Tip: Try using decorative glass vases or jars to grow your pothos in water for an eye-catching display.

Training Pothos to Climb

If you want to enhance the climbing ability of your pothos plant, providing support is the way to go. A trellis or moss pole will give your pothos something to attach itself to and climb, which not only adds visual interest but also prevents the plant from becoming tangled or unruly.

When selecting a support structure, consider the size of your plant and the space it will be in. A moss pole is a great option for larger pothos plants, while a trellis may be more suitable for smaller ones. You can even create your own support structures with materials such as bamboo stakes or wooden dowels.

When it comes to training your pothos to climb, the key is to position the plant in a way that encourages upward growth. Start by gently guiding the vines towards the support structure and wrapping them around it. As your pothos grows, continue to guide the new growth towards the support structure, using plant ties to secure the vines in place if necessary.

Regular pruning of your pothos plant will help maintain its climbing habit and prevent it from becoming too leggy.
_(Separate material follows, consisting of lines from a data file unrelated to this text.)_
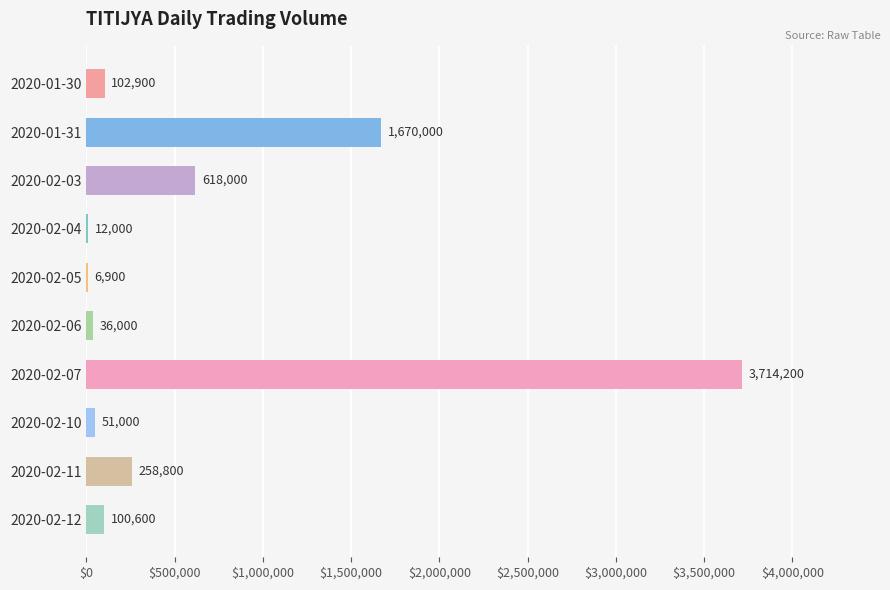

Where is the data nearest to the value 1860550?

2020-01-31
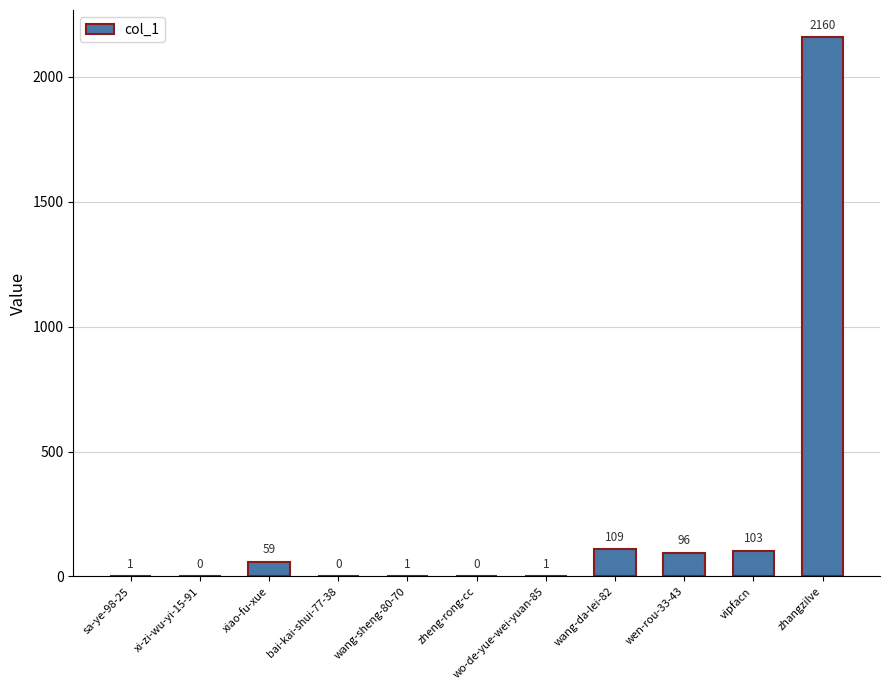

Reading left to right, transcribe all the data shown in this chart.

sa-ye-98-25=1	xi-zi-wu-yi-15-91=0	xiao-fu-xue=59	bai-kai-shui-77-38=0	wang-sheng-80-70=1	zheng-rong-cc=0	wo-de-yue-wei-yuan-85=1	wang-da-lei-82=109	wen-rou-33-43=96	vipfacn=103	zhangzilve=2160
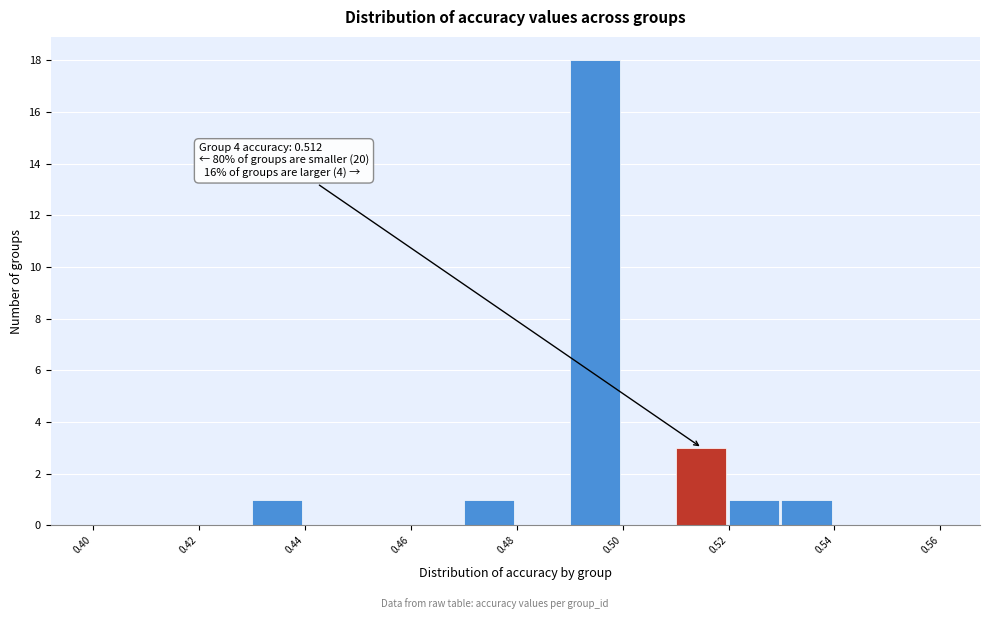

Which range on the x-axis has the tallest bar?

0.49 to 0.50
Cut back any vines that have grown too long, and pinch off the tips of stems to encourage new growth and bushiness.

If you’re unsure about how to best train your pothos to climb, don’t hesitate to seek advice from a local plant expert or garden center. With a little patience and care, you’ll soon have a beautiful and flourishing pothos plant climbing its way to new heights.

Common Pothos Problems and Solutions

While pothos is a relatively low-maintenance plant, it can still face some common problems that can lead to yellowing leaves, brown mushy roots, and pest infestations. Here are some of the most common pothos problems and solutions:

Yellow Leaves

If you notice yellow leaves on your pothos plant, it could be a sign of overwatering or lack of sunlight. To fix this issue, adjust your watering habits and make sure your pothos is receiving adequate light. Allow the soil to dry out before watering, and consider moving the plant to a brighter location if it’s not getting enough light.

Root Rot

Root rot is a common problem in pothos plants, particularly if they’re overwatered or if the soil doesn’t drain properly. To prevent root rot, make sure your pothos is planted in well-draining soil and don’t water it too frequently. If you suspect your pothos has root rot, remove it from the soil and trim away any damaged roots before repotting it in fresh soil.
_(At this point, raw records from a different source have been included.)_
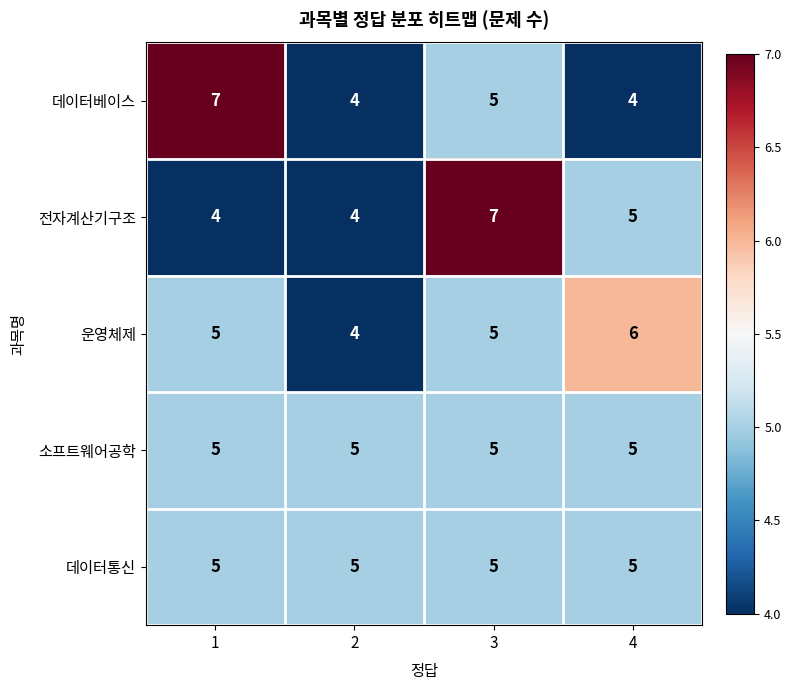

At which category is the sum across all series the highest?

3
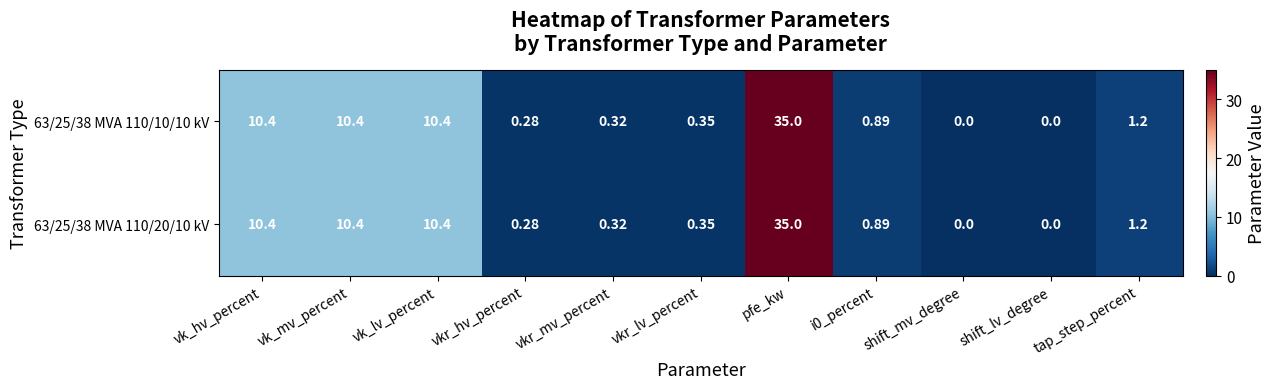

Which category has the highest value in the 63/25/38 MVA 110/10/10 kV series?

pfe_kw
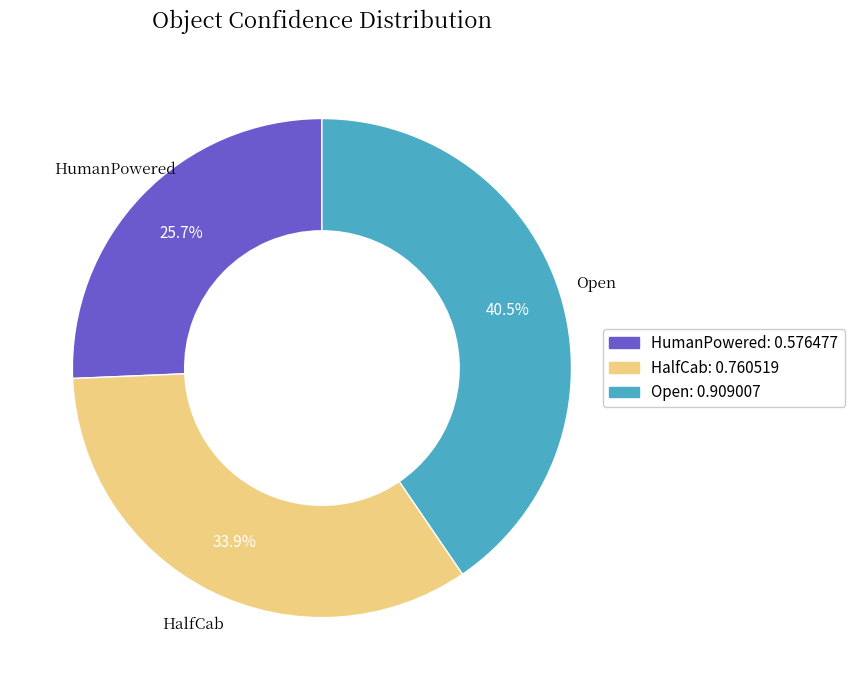

Rank the categories by value from highest to lowest.

Open, HalfCab, HumanPowered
Spider mites and mealybugs are two common pests that can affect pothos plants. If you notice these pests on your plant, wash the leaves with a mild soap and water solution and isolate the plant from other plants to prevent the infestation from spreading. If the infestation is severe, you may need to use an insecticidal soap or oil to get rid of the pests.

Tip: Regularly inspect your pothos plant for signs of pest infestations and other problems, and take action as soon as you notice any issues.
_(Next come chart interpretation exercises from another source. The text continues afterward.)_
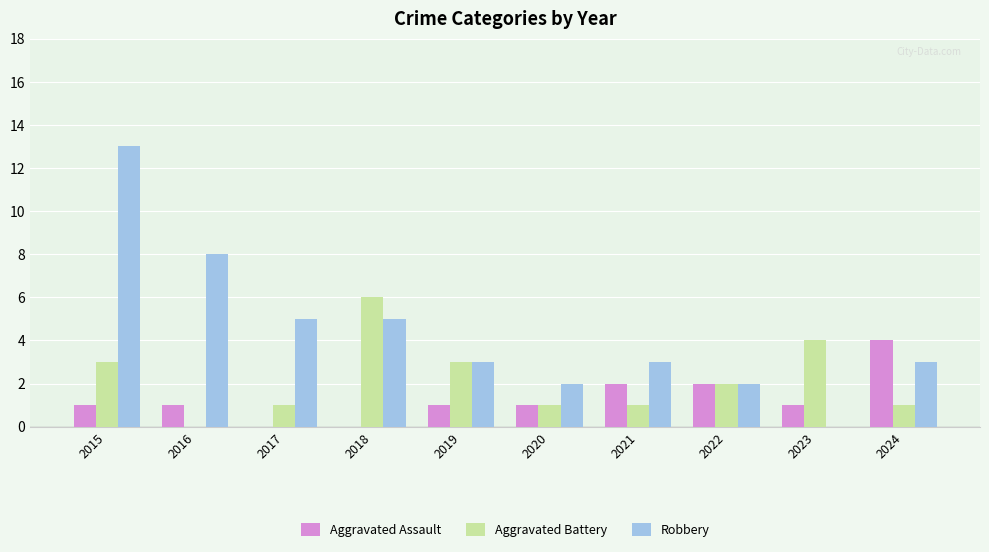

Which series has the largest total across all categories?

Robbery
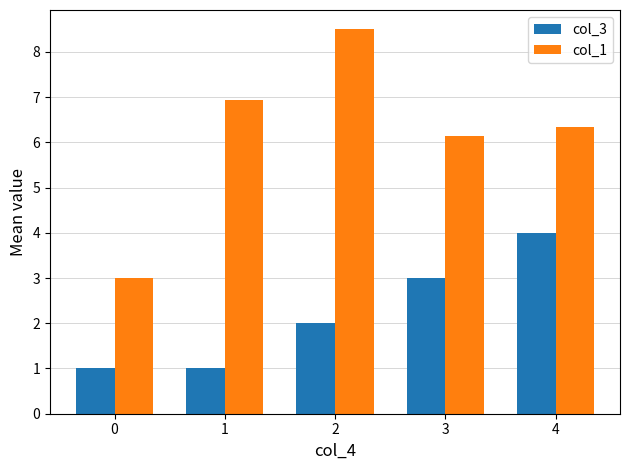

How many distinct data groups are displayed?

2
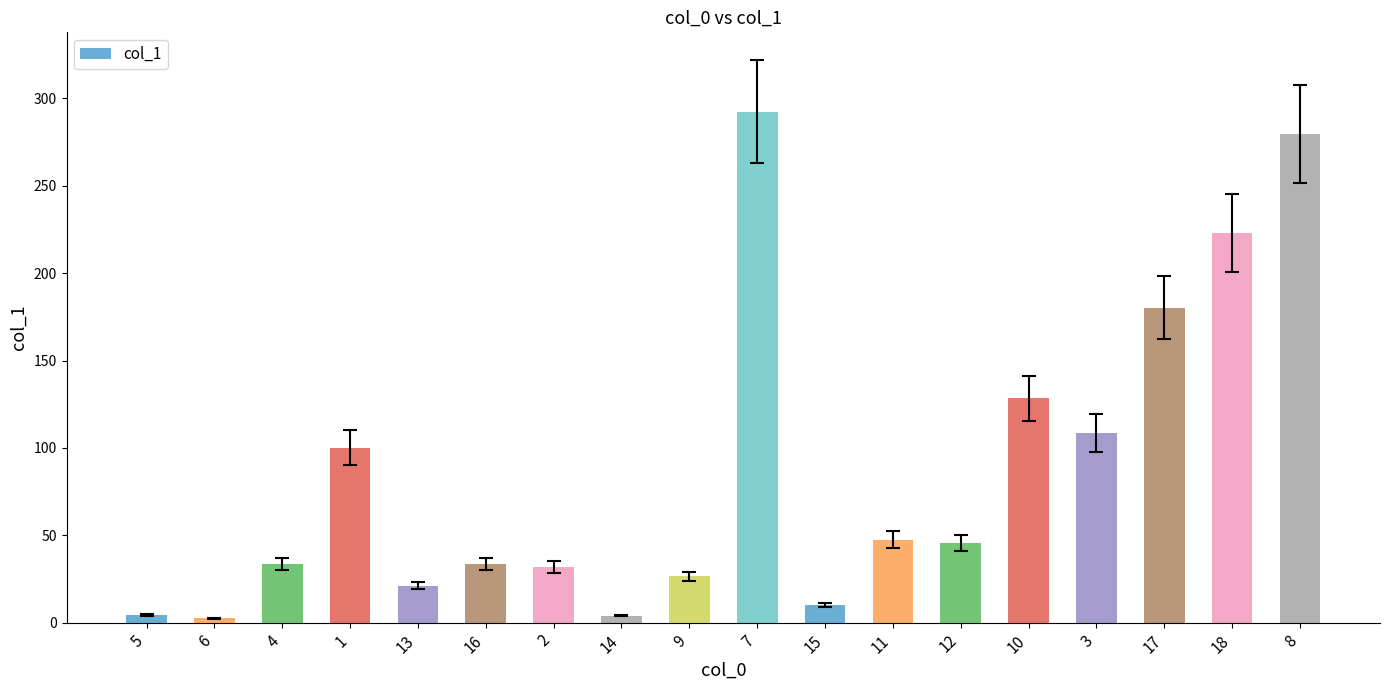

How many data points does each series have?

18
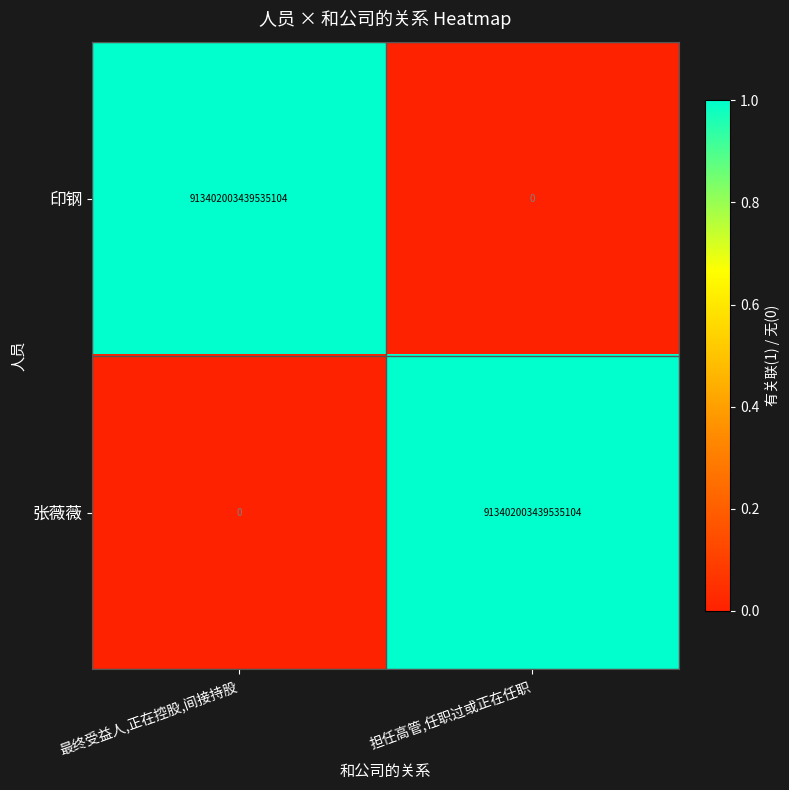

At which label does 张薇薇 reach its peak?

担任高管,任职过或正在任职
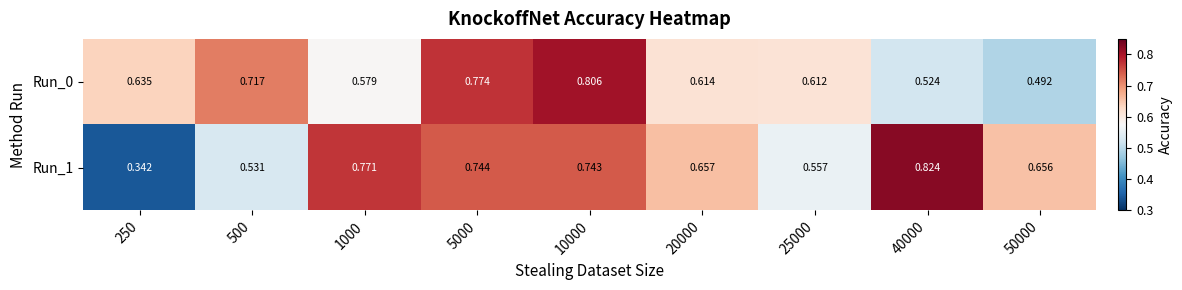

How many distinct data groups are displayed?

2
Creative Ways to Display Pothos

Pothos is a versatile plant that can be displayed in various creative ways to add beauty and greenery to your indoor space. Here are some ideas to inspire you:

Hanging Baskets

Hanging baskets are a classic and popular way to showcase pothos. Not only do they provide a unique way to display the plant’s trailing vines, but they also add an interesting visual element to your space. Hang them from the ceiling or off of a shelf to create an eye-catching display.

Macrame Plant Hangers

Macrame plant hangers are another trendy way to display pothos. These hangers come in various styles, colors, and lengths, and they can be used to elevate the look of your plant display. Consider a neutral-colored hanger to let your pothos shine or choose a bright color to add a pop of personality.

Wall-Mounted Holders

Wall-mounted holders are a less conventional but equally impressive way to display your pothos. These holders can be mounted on any wall, making them ideal for small spaces or areas with limited floor space. You can even create a unique wall display by using multiple holders of different sizes and shapes.

These are just a few ideas to get you started. The possibilities for creative pothos displays are endless, so don’t be afraid to experiment and try out new ideas!